------ Provided records

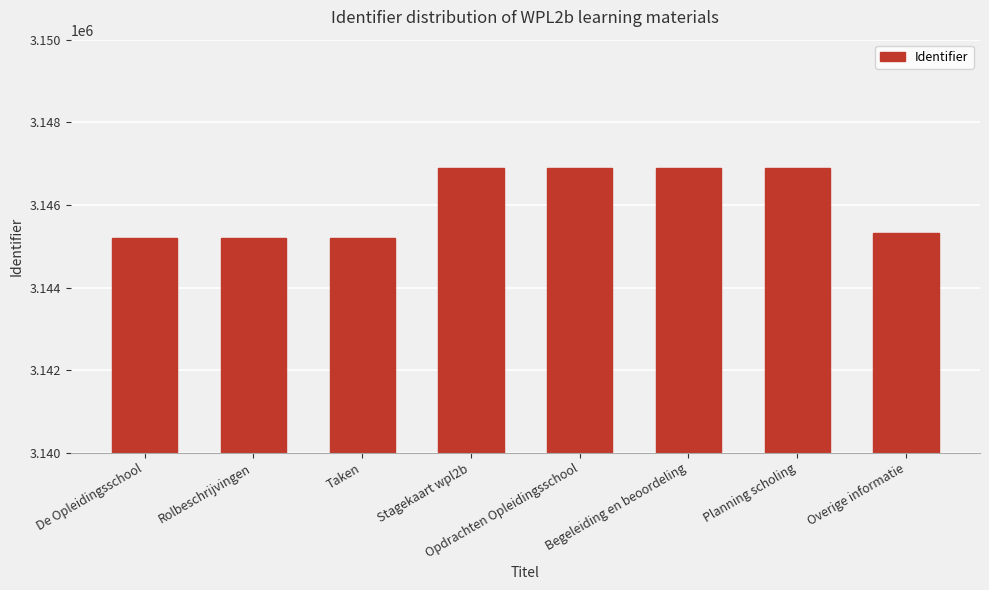

Which has a higher value, Overige informatie or Rolbeschrijvingen?

Overige informatie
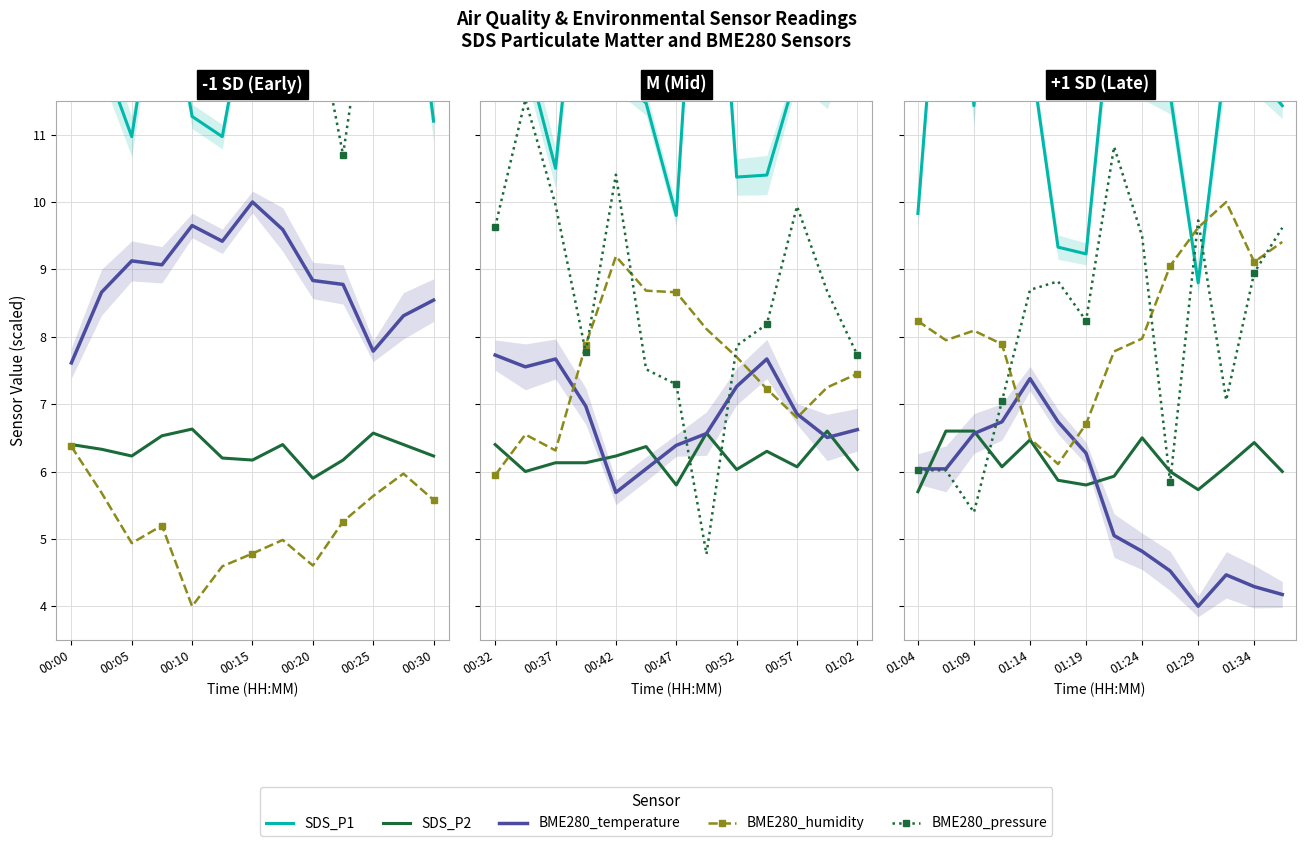

Rank the series at 01:19 from highest to lowest value.

SDS_P1, BME280_pressure, BME280_humidity, BME280_temperature, SDS_P2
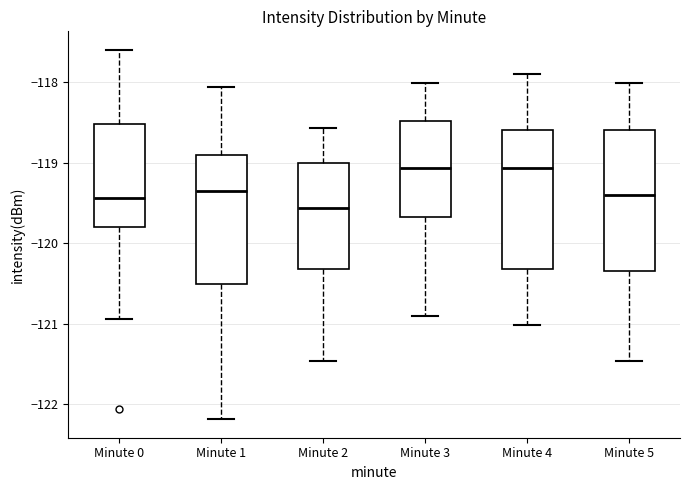

Reading left to right, read every box against the y-axis: the position of its median line, the range the box covers, and the ends of its whiskers. The values are not printed on the chart, so give them approximately, as read against the axis.

Minute 0: median -119.4, box -119.8 to -118.5, whiskers -120.9 to -117.6
Minute 1: median -119.4, box -120.5 to -118.9, whiskers -122.2 to -118.1
Minute 2: median -119.6, box -120.3 to -119.0, whiskers -121.5 to -118.6
Minute 3: median -119.1, box -119.7 to -118.5, whiskers -120.9 to -118.0
Minute 4: median -119.1, box -120.3 to -118.6, whiskers -121.0 to -117.9
Minute 5: median -119.4, box -120.3 to -118.6, whiskers -121.5 to -118.0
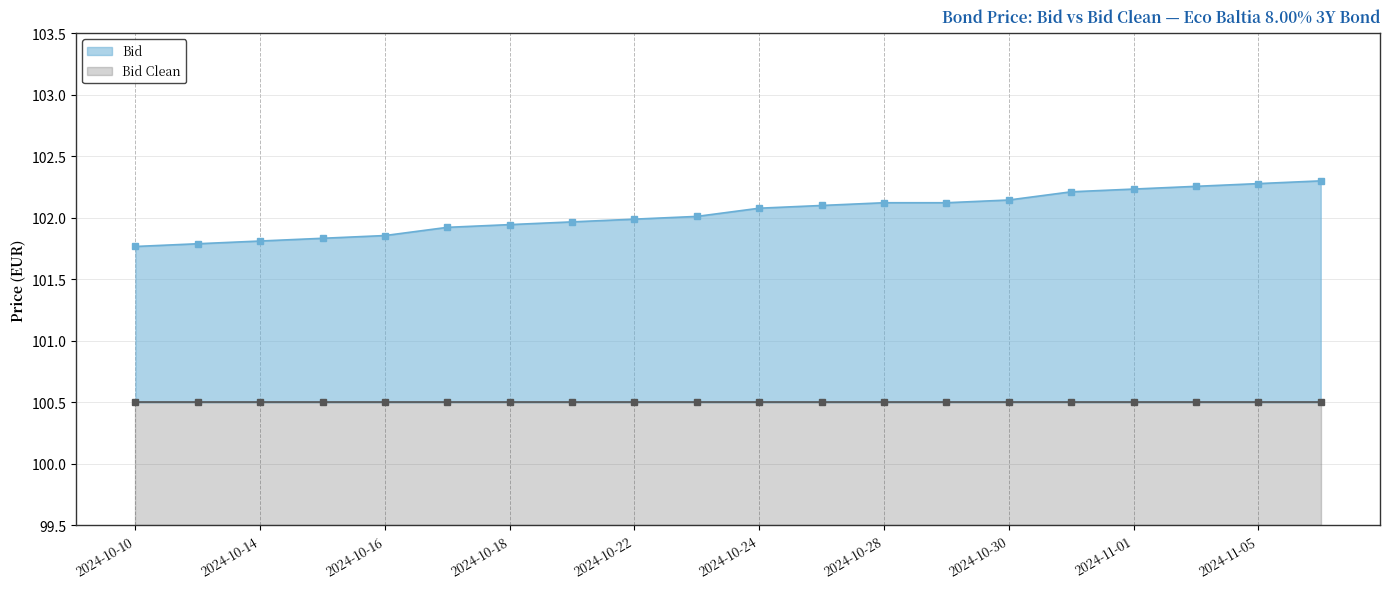

What is the value of the Bid Clean (line) point at the 5th from the left?

100.5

------------

Starting with the line containing "Minute 0: median" and going on through the line containing "Minute 2: median", write those lines out again with "whiskers" renamed to "whisker span" and nothing else changed.

Minute 0: median -119.4, box -119.8 to -118.5, whisker span -120.9 to -117.6
Minute 1: median -119.4, box -120.5 to -118.9, whisker span -122.2 to -118.1
Minute 2: median -119.6, box -120.3 to -119.0, whisker span -121.5 to -118.6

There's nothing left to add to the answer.